Trenta i morti e oltre cento i feriti dell’attentato suicida avvenuto ieri nella località turca di Suruc, a meno di 10 chilometri da Kobane. Un attacco che secondo il governo di Ankara porta chiara la firma dello Stato islamico, che ha colpito per la prima volta in modo così sfacciato nei confini del Paese del presidente Recep Tayyip Erdogan.
Sull’episodio, nel frattempo, si addensano dubbi: Hurriyet e Haberturk scrivono che le autorità erano state avvisate e che i servizi segreti avevano riscontrato l’entrata della presunta attentatrice in Turchia insieme ad altre due donne legate all’Isis.
Quali sono le ragioni di questa offensiva? Cosa è andato storto? E quali saranno adesso le conseguenze per la stabilità regionale?
Sono alcuni degli aspetti analizzati in una conversazione di Formiche.net con Lorenzo Vidino, docente e direttore del Programma sull’estremismo presso il Center for Cyber and Homeland Security della George Washington University.
Vidino, i drappi neri ora puntano alla Turchia?

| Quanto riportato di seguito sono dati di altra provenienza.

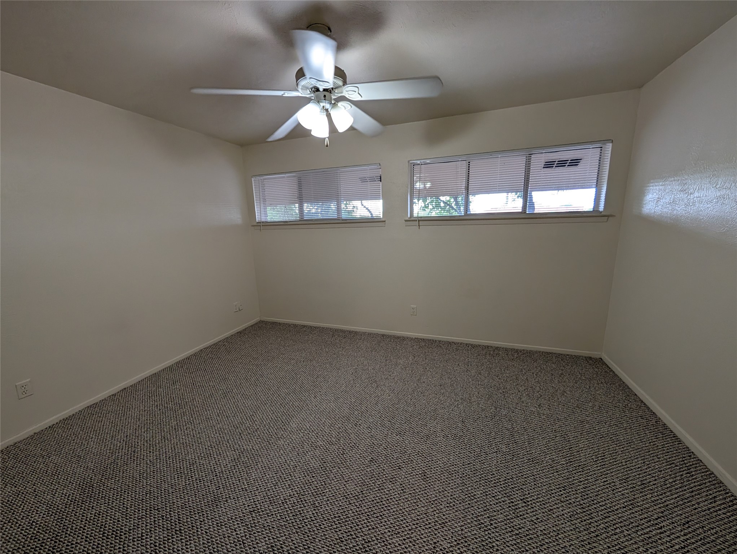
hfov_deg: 110.5
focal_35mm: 12
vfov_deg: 94.6
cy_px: 277
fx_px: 256
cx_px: 368
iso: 81
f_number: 1.7
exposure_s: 1/120
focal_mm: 2.02
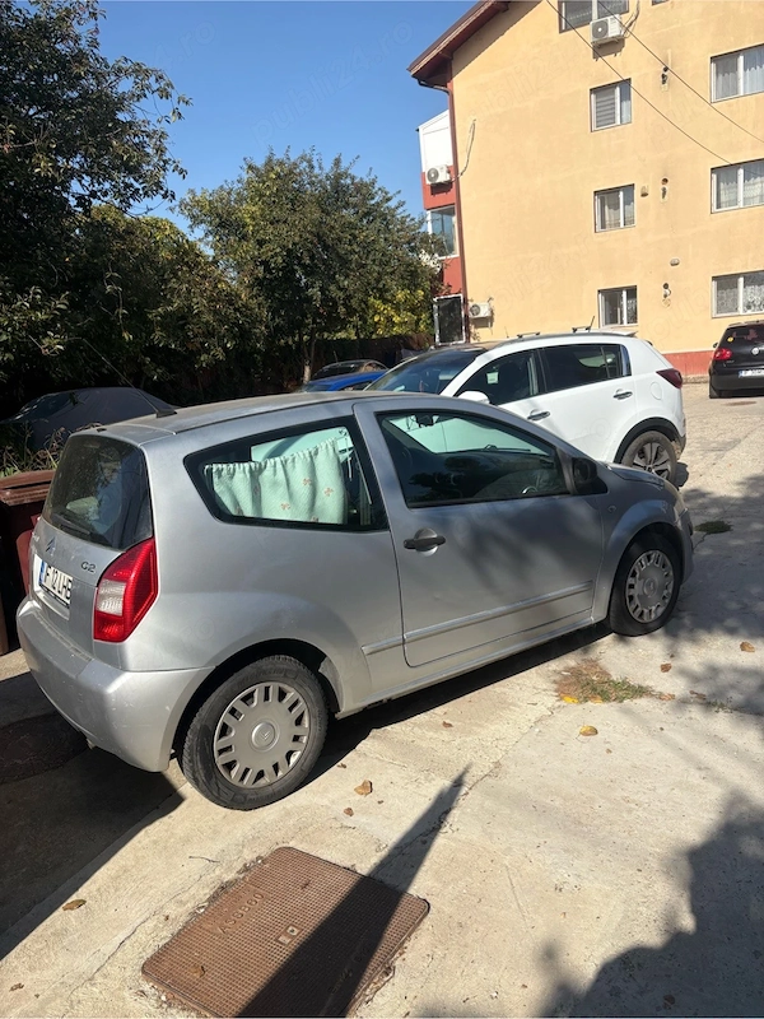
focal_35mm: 26
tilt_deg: -10.7
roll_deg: +5.3
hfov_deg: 53.1
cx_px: 382
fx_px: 765
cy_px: 510
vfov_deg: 67.3
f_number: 1.6
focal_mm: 5.96
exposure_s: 1/4950
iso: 50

A differenza dei recenti attentati, come quello in Egitto, nel caso di questo attacco l’obiettivo non era Ankara, ma i curdi. In questi giorni nel centro Amara erano riuniti circa trecento giovani per discutere della prospettiva di una regione autonoma al confine tra Turchia e Siria.
Il fatto che l’attentato sia avvenuto su territorio turco non crea comunque dei problemi al governo?
Decisamente sì. È la conseguenza del gioco pericoloso condotto dal presidente Recep Tayyip Erdogan, dal primo ministro ad interim Ahmet Davutoglu e della loro malcelata tolleranza nei confronti del movimento jihadista. Da una parte Ankara negozia ormai da anni un accordo con curdi, ma dall’altro però esprime simpatia nei confronti di chi, come lo Stato Islamico, li combatta. L’Isis al momento fa il gioco della Turchia su ben due fronti: contro i curdi, come già detto, e in Siria contro il regime di Bashar al Assad, considerato ostile da Ankara. E il fatto che quello turco sia un governo marcatamente islamista crea infine anche delle sintonie cultural-religiose, per così dire.
Perché, nonostante la crescita del Califfato, Ankara continua a considerare più pericolosi i curdi dell’Isis?
È un punto di vista difficile da accettare per noi occidentali, ma perfettamente logico per i turchi. Va detto infatti che questa considerazione è ampiamente accettata non solo nel partito al governo, ma anche negli altri. La ragione è che il semplice fatto che i curdi possano sottrarre una porzione del territorio turco al controllo di Ankara, viene vissuto come una minaccia diretta alla sicurezza nazionale turca. Un pericolo che per il momento l’Isis non ha dimostrato di essere, almeno nei loro confronti.
Alcuni osservatori ipotizzano che ad attaccare possa anche non essere stato l’Isis. Si fa il nome degli Hezbollah turchi.
Non importa tanto se l’attacco sia venuto direttamente dallo Stato Islamico, da gruppuscoli a loro vicini o totalmente slegati: resta il fatto che si tratta di un chiaro attentato di matrice islamica.
Cruciale sembra essere stato il ruolo dell’intelligence. Da un lato alcuni giornali dicono che le autorità erano state avvisate dei rischi di un attacco. Mentre alcuni manifestanti anti Erdogan hanno detto che nell’attentato potrebbe esserci stata la complicità dei Servizi turchi. Cosa c’è di vero?
Difficile dirlo al momento. Si tratta di dietrologia, che però ha una sua logica. Che i servizi segreti turchi negli ultimi 3-4 anni abbiano fatto giochi loschi contro i curdi è cosa nota. Da qui a sostenere con certezza che possano aver favorito un attacco kamikaze, questo è da vedere.
L’attentato è un segno del fallimento delle politiche turche?
Se penso al progetto di Erdogan di un neo ottomanismo che partisse da rapporti di buon vicinato con gli altri Paesi di fede islamica, questo è sicuramente fallito. Oggi la Turchia è considerata in modo peggiore di cinque o sei anni fa, tanto nella regione quanto in Occidente. Se si guarda invece all’episodio specifico, questo attentato non segnala un fallimento turco. Lo sarà nel momento in cui l’Isis comincerà a condurre attacchi mirati contro lo Stato turco.
Lo crede possibile?
Sì. Qualche scaramuccia c’è già stata negli scorsi anni ed è solo questione di tempo. Il passato insegna: la belva è stata nutrita, ma ora che è cresciuta sarà sempre più difficile tenerla sotto controllo.